First of all, the human is the only mammal that consumes milk as a grown-up! The reason is very simple, we can "steal" the milk from other mammals. Naturally, female animals (and humans) produce milk during lactation only, in order to feed their infants. Once the babies are old enough to consume solid foods, the milk production of the mother stops.

In order for us humans to get milk from cows or other dairy animals, the mothers are separated from their babies so they can feed us humans instead. In the animal world, this does not happen!

So should cats drink milk too?

All adult cats are Lactose intolerant! They simply do not have the ability to process Lactose because they lack Lactase, an enzyme in charge of breaking down the Lactose and make it digestible. Lactose itself is a carbohydrate, thus a sugar, and cats have a very poor capability of digesting sugars. So apart from lacking the important enzyme for Lactose break-down, they also can’t handle carbohydrates well in general. In the case of Lactose, they can‘t tolerate more than 2 grams of the milk sugar per kilo body weight, so this would be 8 grams for a 4 kg cat, contained in approx. 40-50 ml of cow milk and goat milk. Lactose-intolerance causes digestive disorders like flatulence, diarrhea and stomach ache, and cats with an unhealthy gastro-intestinal tract are affected even more severely.

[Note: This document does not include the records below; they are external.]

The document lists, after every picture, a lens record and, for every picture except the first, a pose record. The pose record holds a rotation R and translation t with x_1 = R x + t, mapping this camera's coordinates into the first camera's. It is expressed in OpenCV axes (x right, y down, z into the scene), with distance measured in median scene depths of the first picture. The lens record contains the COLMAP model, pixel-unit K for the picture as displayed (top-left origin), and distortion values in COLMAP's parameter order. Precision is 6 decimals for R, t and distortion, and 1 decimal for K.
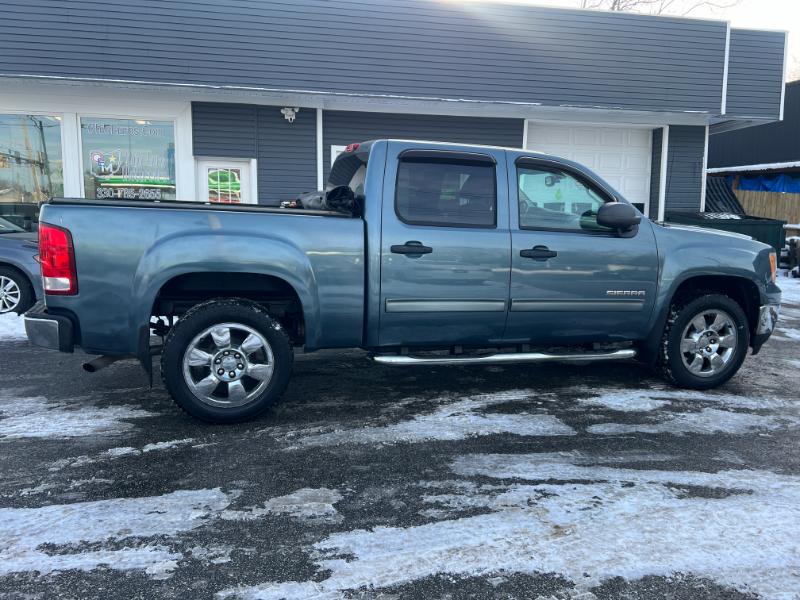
lens RADIAL K [[602.1, 0, 396.8], [0, 602.1, 295.5], [0, 0, 1]] dist [0.046857, -0.053008]
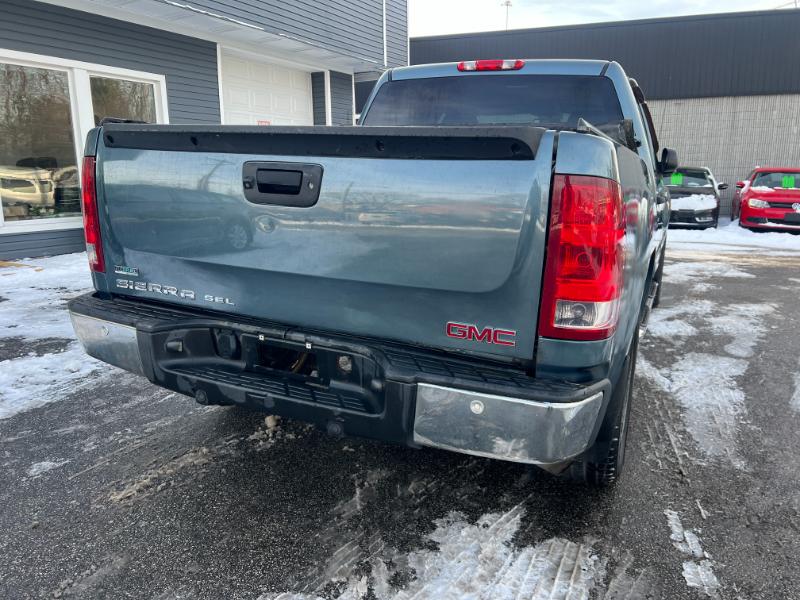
lens RADIAL K [[602.1, 0, 400.8], [0, 602.1, 297.0], [0, 0, 1]] dist [0.046857, -0.053008]
pose [[0.653156, -0.168264, 0.738291, -0.844477], [0.101379, 0.985652, 0.134951, -0.091443], [-0.750406, -0.013297, 0.660843, 0.690888]]
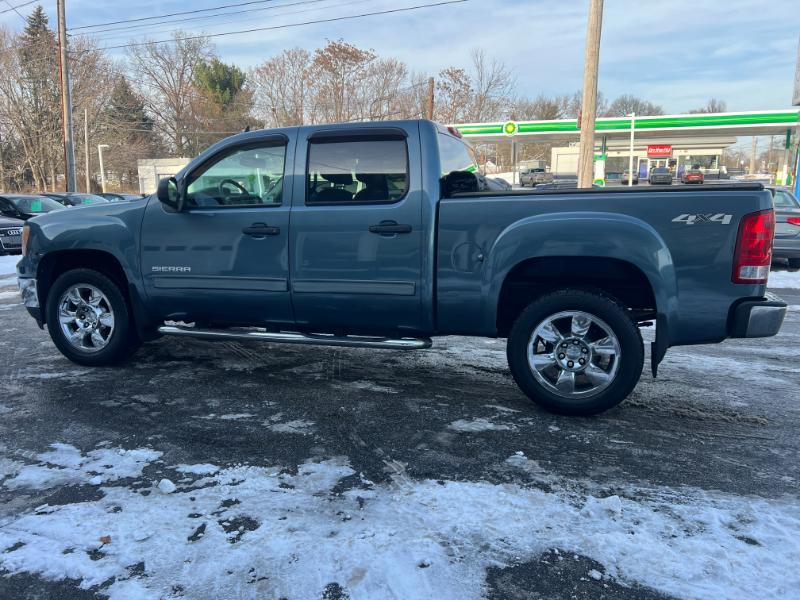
lens RADIAL K [[602.1, 0, 404.0], [0, 602.1, 300.9], [0, 0, 1]] dist [0.046857, -0.053008]
pose [[-0.839234, -0.111955, 0.532121, -0.644566], [0.059524, 0.953781, 0.294549, -0.318560], [-0.540503, 0.278869, -0.793781, 2.194069]]
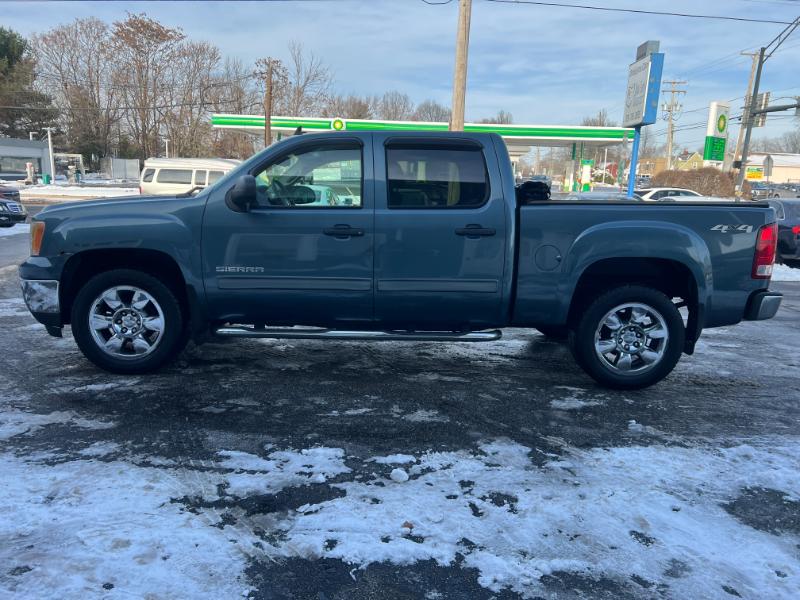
lens RADIAL K [[602.1, 0, 400.8], [0, 602.1, 301.8], [0, 0, 1]] dist [0.046857, -0.053008]
pose [[-0.963831, -0.097205, 0.248157, -0.253439], [-0.015497, 0.949980, 0.311925, -0.357335], [-0.266065, 0.296797, -0.917127, 2.449232]]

Out of these reasons, feeding dairy products to your kitty is not a good choice! Commercial milk formulas for adult cats contain many additives and artificial flavors and should be avoided. If you still would like to offer some milky drink for your cat, we recommend to use dairy products low in Lactose, for example Greek Yoghurt (max. 70 ml) or other fermented dairy foods. These kind of milk products undergo fermentation by certain bacteria (e.g. lactobacilli), which break down some of the Lactose but not all of it. The best drink for the cat is water!

And how about fish?

Cats originate from the desert. As desert animals, they naturally just don’t have the habit and need to catch fish. Nowadays, since cats have spread to many places in the world, they eventually got to like fish too. Wild felines that live by the ocean or other waters, catch some fish now and then; pet cats that have access to outdoors might hunt some fish in the neighbor’s pond.

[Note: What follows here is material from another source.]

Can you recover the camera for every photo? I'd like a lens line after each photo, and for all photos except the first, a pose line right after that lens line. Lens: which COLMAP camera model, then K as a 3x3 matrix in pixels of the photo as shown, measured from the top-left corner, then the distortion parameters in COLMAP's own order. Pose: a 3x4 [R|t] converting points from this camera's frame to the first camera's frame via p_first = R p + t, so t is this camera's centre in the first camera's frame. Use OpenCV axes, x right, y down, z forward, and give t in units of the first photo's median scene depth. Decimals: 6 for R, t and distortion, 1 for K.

The main issues with fish are heavy metal pollution due to contamination of the oceans, overfishing and industrial fish farming. Farmed fishes have a significantly lower nutritious value as they are poor in Omega 3 fatty acids and rich in antibiotics and other chemicals that the fishes consume themselves while breeding.

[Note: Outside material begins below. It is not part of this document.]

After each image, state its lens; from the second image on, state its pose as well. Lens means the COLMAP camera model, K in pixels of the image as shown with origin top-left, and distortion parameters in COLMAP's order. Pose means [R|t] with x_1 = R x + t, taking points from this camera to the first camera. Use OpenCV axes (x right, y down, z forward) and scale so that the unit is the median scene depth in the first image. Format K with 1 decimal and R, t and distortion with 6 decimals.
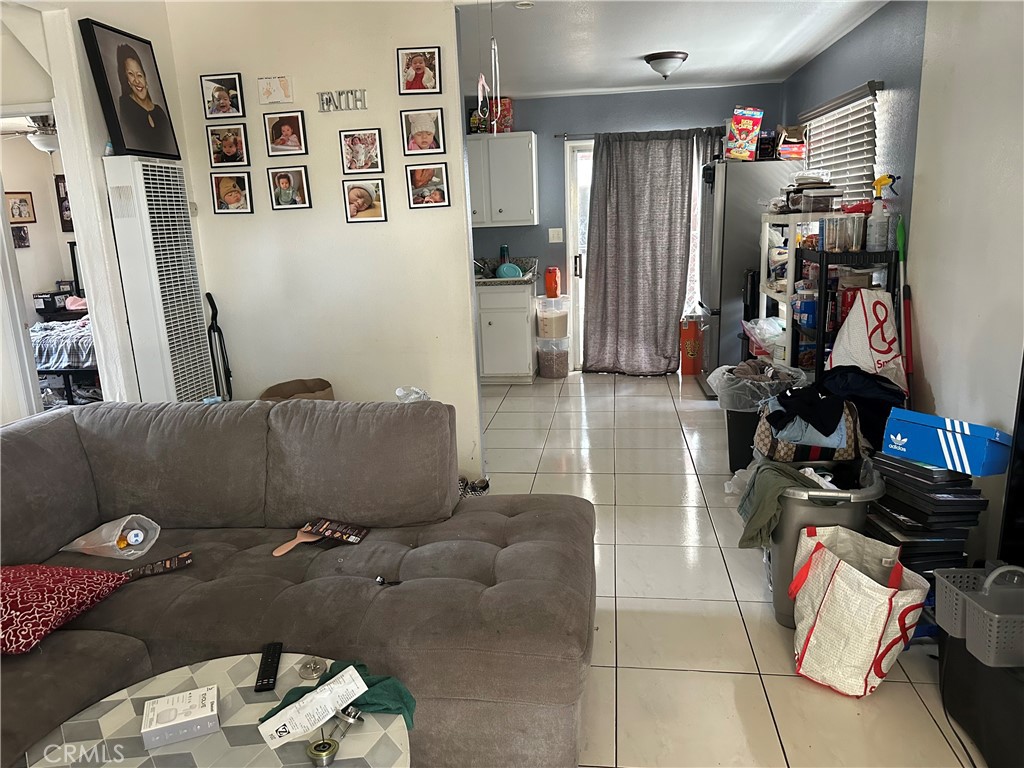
lens RADIAL K [[737.2, 0, 512.0], [0, 737.2, 384.0], [0, 0, 1]] dist [0.006022, -0.003600]
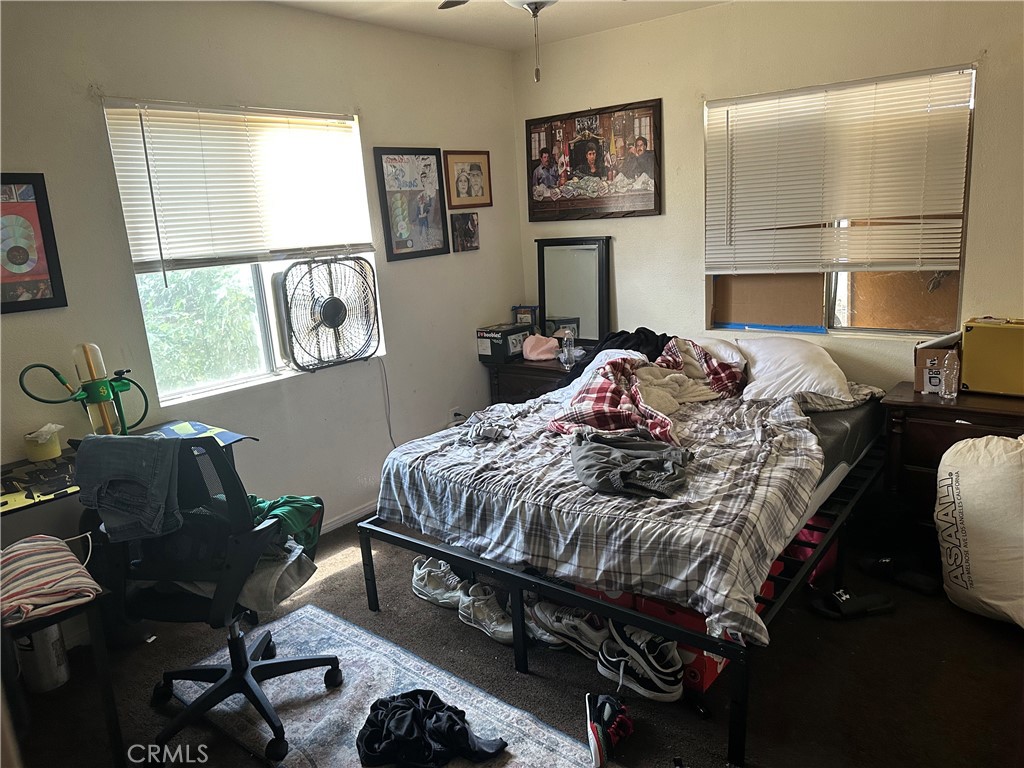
lens RADIAL K [[737.2, 0, 512.0], [0, 737.2, 384.0], [0, 0, 1]] dist [0.006022, -0.003600]
pose [[0.855966, 0.100769, -0.507117, -0.404256], [-0.089368, 0.994896, 0.046850, -0.135237], [0.509249, 0.005218, 0.860603, 0.638339]]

Another major concern about feeding fish is its power to destroy Vitamin B1 (Thiamine) in the body of the consumer! Vitamin B1 is crucial for the nervous system functions and health. Many fish sorts contain the so called Thiaminase, an enzyme that destroys Thiamine (Vitamin B1), causing a lack of it for the body.

How to prevent from this?

Since enzymes are very heat-sensitive, Thiaminase can be easily deactivated by cooking the fish! So if you want to offer some fish to your cat from time to time, we recommend to steam or boil it before feeding. Some fishes are Thiaminase-free or contain less of it, for example wild salmon, sprat and eel. But the freshness of the fish has a big influence on the Thiaminase-content as well, if a fish stinks like fish, it is better not to feed it raw!

Fish can be a delicacy for your cat but should not be the base of its nutrition, thus only fed once or twice a week. If you want to offer small amounts of fish as treats or supplements for Omega 3 fatty acids, you should choose wild, unprocessed fish and preferably heat it before feeding. Then, it is certainly a healthy enrichment for your cat’s diet.